Altus W. Hudson, II - Legal Aid of
I sat at my desk at Legal Aid of Compton, fresh out of my first year of law school, feeling confident about knowing how to recognize a contingent remainder or an offer and acceptance, when my supervisor handed me my first case file and told me to get to know the file because tomorrow I would have to interview the client. I was sure that the "boot camp" for lawyers also called "first year law" had prepared me well to handle the task of saving the world.
I opened the file with all the anticipation of a child at Christmas time, seeking to ascertain just what I could do to help save the world. To my amazement Scrooge had placed a lump of coal in my stocking and reality told me that the world was not ready to be saved. The file stated that an elderly veteran who had owned his home for over 30 years was on the verge of losing it. The old "Vet" got into trouble when professional scam artists convinced him to upgrade his electrical wiring and add security bars to his home. They then inflated the price of the work, charged him for work they never did, multiplied the cost by a very high finance rate and multiplied that by 10 years, which created excessively high monthly payments. They then told him to sign work releases which were really deeds of trust enabling them to sell his home should he miss a payment. Well, the inevitable happened, as they knew it would since the Vet was on a fixed income and could not afford the payments. After reading the file I was completely prepared to attack this problem from several directions and fully anticipating the client interview.
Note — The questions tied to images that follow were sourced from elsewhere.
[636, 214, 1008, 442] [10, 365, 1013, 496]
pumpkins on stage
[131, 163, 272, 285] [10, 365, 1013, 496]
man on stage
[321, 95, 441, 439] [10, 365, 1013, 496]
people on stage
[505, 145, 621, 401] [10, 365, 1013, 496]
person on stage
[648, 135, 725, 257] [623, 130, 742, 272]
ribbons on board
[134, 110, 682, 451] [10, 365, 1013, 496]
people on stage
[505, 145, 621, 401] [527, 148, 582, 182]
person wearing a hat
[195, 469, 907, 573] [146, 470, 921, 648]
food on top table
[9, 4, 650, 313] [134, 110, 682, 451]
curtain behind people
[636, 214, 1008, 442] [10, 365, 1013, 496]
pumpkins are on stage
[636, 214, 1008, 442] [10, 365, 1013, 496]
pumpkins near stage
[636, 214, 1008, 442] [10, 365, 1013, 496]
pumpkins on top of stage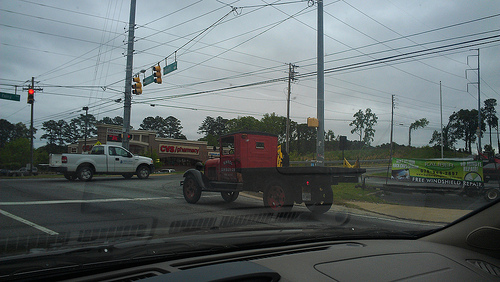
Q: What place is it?
A: It is a road.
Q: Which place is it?
A: It is a road.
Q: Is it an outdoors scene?
A: Yes, it is outdoors.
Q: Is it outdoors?
A: Yes, it is outdoors.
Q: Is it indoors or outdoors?
A: It is outdoors.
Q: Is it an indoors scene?
A: No, it is outdoors.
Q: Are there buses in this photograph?
A: No, there are no buses.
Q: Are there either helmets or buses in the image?
A: No, there are no buses or helmets.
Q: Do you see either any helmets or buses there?
A: No, there are no buses or helmets.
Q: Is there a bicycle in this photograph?
A: No, there are no bicycles.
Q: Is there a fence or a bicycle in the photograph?
A: No, there are no bicycles or fences.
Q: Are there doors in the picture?
A: Yes, there is a door.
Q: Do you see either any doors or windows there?
A: Yes, there is a door.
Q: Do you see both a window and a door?
A: Yes, there are both a door and a window.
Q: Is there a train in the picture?
A: No, there are no trains.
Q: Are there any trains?
A: No, there are no trains.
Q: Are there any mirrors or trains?
A: No, there are no trains or mirrors.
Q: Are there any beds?
A: Yes, there is a bed.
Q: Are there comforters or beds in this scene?
A: Yes, there is a bed.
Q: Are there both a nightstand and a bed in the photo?
A: No, there is a bed but no nightstands.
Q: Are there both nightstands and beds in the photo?
A: No, there is a bed but no nightstands.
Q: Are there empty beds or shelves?
A: Yes, there is an empty bed.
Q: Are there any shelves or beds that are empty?
A: Yes, the bed is empty.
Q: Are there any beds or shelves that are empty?
A: Yes, the bed is empty.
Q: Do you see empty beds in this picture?
A: Yes, there is an empty bed.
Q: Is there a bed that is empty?
A: Yes, there is a bed that is empty.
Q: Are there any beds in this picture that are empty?
A: Yes, there is a bed that is empty.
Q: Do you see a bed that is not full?
A: Yes, there is a empty bed.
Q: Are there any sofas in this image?
A: No, there are no sofas.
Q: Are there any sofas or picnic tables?
A: No, there are no sofas or picnic tables.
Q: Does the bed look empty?
A: Yes, the bed is empty.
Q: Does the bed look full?
A: No, the bed is empty.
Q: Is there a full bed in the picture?
A: No, there is a bed but it is empty.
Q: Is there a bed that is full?
A: No, there is a bed but it is empty.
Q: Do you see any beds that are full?
A: No, there is a bed but it is empty.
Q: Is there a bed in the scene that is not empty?
A: No, there is a bed but it is empty.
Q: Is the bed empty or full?
A: The bed is empty.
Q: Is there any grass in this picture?
A: Yes, there is grass.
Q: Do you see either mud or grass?
A: Yes, there is grass.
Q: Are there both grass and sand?
A: No, there is grass but no sand.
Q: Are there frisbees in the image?
A: No, there are no frisbees.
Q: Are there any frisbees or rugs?
A: No, there are no frisbees or rugs.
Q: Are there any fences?
A: No, there are no fences.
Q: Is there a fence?
A: No, there are no fences.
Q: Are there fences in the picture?
A: No, there are no fences.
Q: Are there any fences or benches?
A: No, there are no fences or benches.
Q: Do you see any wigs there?
A: No, there are no wigs.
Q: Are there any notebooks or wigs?
A: No, there are no wigs or notebooks.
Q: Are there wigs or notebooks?
A: No, there are no wigs or notebooks.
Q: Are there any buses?
A: No, there are no buses.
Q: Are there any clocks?
A: No, there are no clocks.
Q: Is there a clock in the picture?
A: No, there are no clocks.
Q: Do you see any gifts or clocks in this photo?
A: No, there are no clocks or gifts.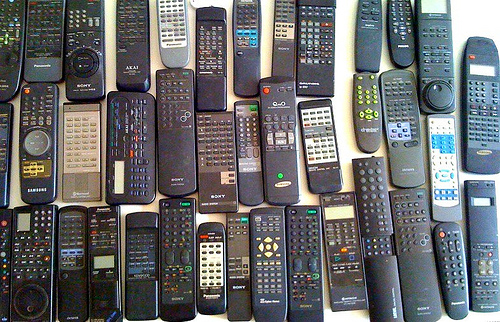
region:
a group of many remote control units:
[4, 10, 497, 319]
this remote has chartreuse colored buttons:
[341, 68, 387, 153]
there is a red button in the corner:
[252, 72, 309, 203]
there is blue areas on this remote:
[425, 114, 467, 221]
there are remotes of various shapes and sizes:
[24, 30, 466, 277]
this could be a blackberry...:
[106, 84, 160, 215]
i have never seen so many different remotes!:
[7, 10, 482, 320]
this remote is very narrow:
[233, 99, 270, 208]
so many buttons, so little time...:
[102, 80, 169, 207]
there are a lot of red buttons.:
[9, 70, 488, 242]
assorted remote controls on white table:
[66, 14, 483, 299]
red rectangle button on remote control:
[198, 228, 215, 245]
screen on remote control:
[468, 57, 498, 74]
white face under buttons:
[305, 101, 335, 164]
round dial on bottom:
[421, 74, 456, 114]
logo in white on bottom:
[121, 60, 144, 77]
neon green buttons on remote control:
[354, 77, 379, 127]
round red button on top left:
[260, 84, 272, 96]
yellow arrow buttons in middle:
[252, 235, 284, 261]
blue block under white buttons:
[425, 182, 460, 204]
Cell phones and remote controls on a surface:
[0, 3, 497, 313]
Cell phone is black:
[84, 199, 128, 319]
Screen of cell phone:
[86, 251, 118, 274]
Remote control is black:
[245, 204, 294, 319]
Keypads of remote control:
[251, 214, 286, 299]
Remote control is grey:
[421, 110, 470, 222]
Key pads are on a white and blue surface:
[426, 115, 459, 206]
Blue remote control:
[13, 80, 64, 210]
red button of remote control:
[19, 80, 36, 100]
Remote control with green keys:
[351, 68, 388, 154]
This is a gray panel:
[17, 210, 31, 234]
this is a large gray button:
[20, 126, 55, 158]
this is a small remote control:
[189, 210, 235, 320]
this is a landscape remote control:
[92, 90, 167, 207]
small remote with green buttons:
[346, 67, 396, 165]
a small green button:
[181, 263, 195, 273]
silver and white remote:
[53, 88, 110, 206]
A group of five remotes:
[166, 187, 329, 319]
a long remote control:
[343, 146, 404, 320]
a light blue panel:
[428, 135, 460, 156]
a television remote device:
[457, 34, 497, 175]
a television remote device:
[414, 0, 456, 112]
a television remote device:
[380, 69, 422, 186]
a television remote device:
[392, 188, 430, 320]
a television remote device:
[321, 192, 358, 311]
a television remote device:
[286, 203, 321, 320]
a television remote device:
[249, 206, 289, 318]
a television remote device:
[260, 67, 300, 201]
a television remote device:
[160, 196, 197, 320]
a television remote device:
[18, 72, 58, 207]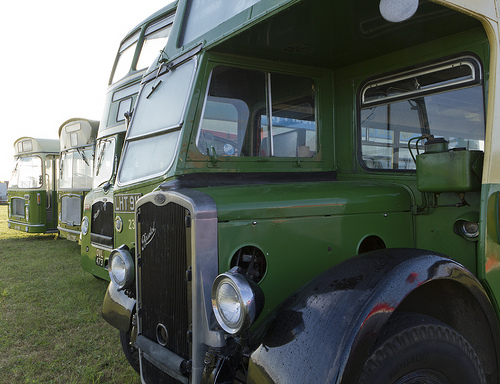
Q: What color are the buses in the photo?
A: Green.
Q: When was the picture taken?
A: Daytime.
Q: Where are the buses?
A: Parked on the ground.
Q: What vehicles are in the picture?
A: Trucks and buses.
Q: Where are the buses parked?
A: On the ground.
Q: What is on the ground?
A: Grass.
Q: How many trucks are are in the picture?
A: One.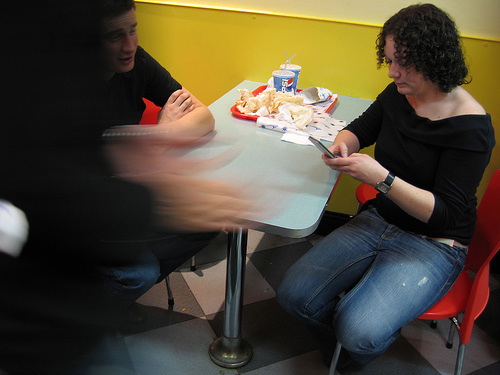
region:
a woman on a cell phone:
[286, 10, 493, 373]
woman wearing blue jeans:
[267, 9, 496, 371]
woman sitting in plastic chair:
[287, 5, 497, 374]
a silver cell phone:
[307, 136, 342, 157]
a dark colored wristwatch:
[374, 168, 396, 192]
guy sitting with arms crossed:
[89, 1, 214, 151]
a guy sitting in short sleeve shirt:
[82, 0, 214, 142]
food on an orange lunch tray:
[239, 64, 339, 129]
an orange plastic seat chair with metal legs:
[428, 169, 499, 369]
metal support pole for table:
[212, 224, 253, 363]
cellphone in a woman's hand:
[308, 134, 339, 162]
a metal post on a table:
[209, 227, 260, 368]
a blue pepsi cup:
[272, 69, 292, 93]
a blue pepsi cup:
[282, 62, 299, 88]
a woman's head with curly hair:
[372, 6, 471, 101]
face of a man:
[104, 8, 139, 73]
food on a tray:
[230, 85, 317, 125]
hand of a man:
[157, 89, 192, 130]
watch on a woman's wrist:
[375, 172, 396, 194]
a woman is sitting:
[277, 4, 494, 361]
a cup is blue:
[273, 68, 293, 90]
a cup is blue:
[282, 62, 300, 93]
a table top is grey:
[162, 79, 371, 233]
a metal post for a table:
[202, 223, 257, 364]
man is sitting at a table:
[98, 1, 211, 328]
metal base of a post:
[210, 334, 252, 367]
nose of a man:
[122, 35, 134, 52]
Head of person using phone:
[380, 1, 472, 99]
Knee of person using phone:
[330, 301, 402, 362]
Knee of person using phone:
[276, 277, 324, 327]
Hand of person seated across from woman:
[151, 88, 198, 120]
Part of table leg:
[213, 245, 258, 370]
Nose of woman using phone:
[385, 64, 400, 78]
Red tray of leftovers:
[232, 58, 343, 123]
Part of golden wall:
[168, 34, 233, 59]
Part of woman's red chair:
[474, 283, 482, 320]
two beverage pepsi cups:
[275, 58, 300, 93]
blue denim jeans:
[284, 210, 476, 370]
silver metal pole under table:
[208, 210, 252, 370]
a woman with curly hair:
[363, 2, 477, 100]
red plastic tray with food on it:
[220, 56, 345, 138]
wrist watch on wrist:
[366, 169, 401, 197]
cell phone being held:
[308, 126, 345, 170]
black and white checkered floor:
[106, 236, 318, 374]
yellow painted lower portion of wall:
[208, 17, 350, 55]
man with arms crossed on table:
[84, 0, 226, 155]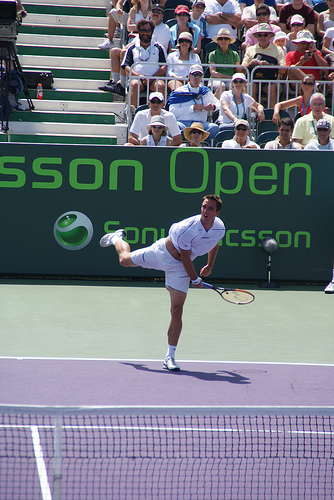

I met the Vet at his home because he was no longer able to get around. I was met by a tattered old guy who mumbled incessantly about whatever came to his mind. Immediately he displayed gestures of trust towards me. I knew then how he was such an easy target for scam artists. He then began to explain to me in a very emotional way that the house was the only thing he owned in the world. As he explained to me his problem, he was on the verge of tears and I thought about how Pennoyer v. Neff, Miranda v. Arizona nor anything else within the pages of a case book could have prepared me for the emotional and human side of the law. But, I was quickly brought back into focus by the sobering thought of this old guy being preyed upon by professional vultures who use the loopholes in our system to steal in a legal manner.
I told him not to worry, and that we would help him with this problem. The thanks and appreciation he expressed reminded me of the reasons I wanted to extern with Legal Aid. If it were not for Legal Aid, he would not have had any place to turn. The law would then be a play toy subject to the random manipulation of the elite. But, because of Legal Aid, the Vet was well on his way to "restoring himself to the position" he was in before this fraudulent contract took place. My externship at Legal Aid of Compton was the fulfillment of a dream, in that I was helping to ensure that people like this Veteran did not feel disenfranchised and locked out of our legal system.
Note: Mr. Hudson, a former Los Angeles Deputy City Attorney, is now with the law firm of Kidd & Hudson.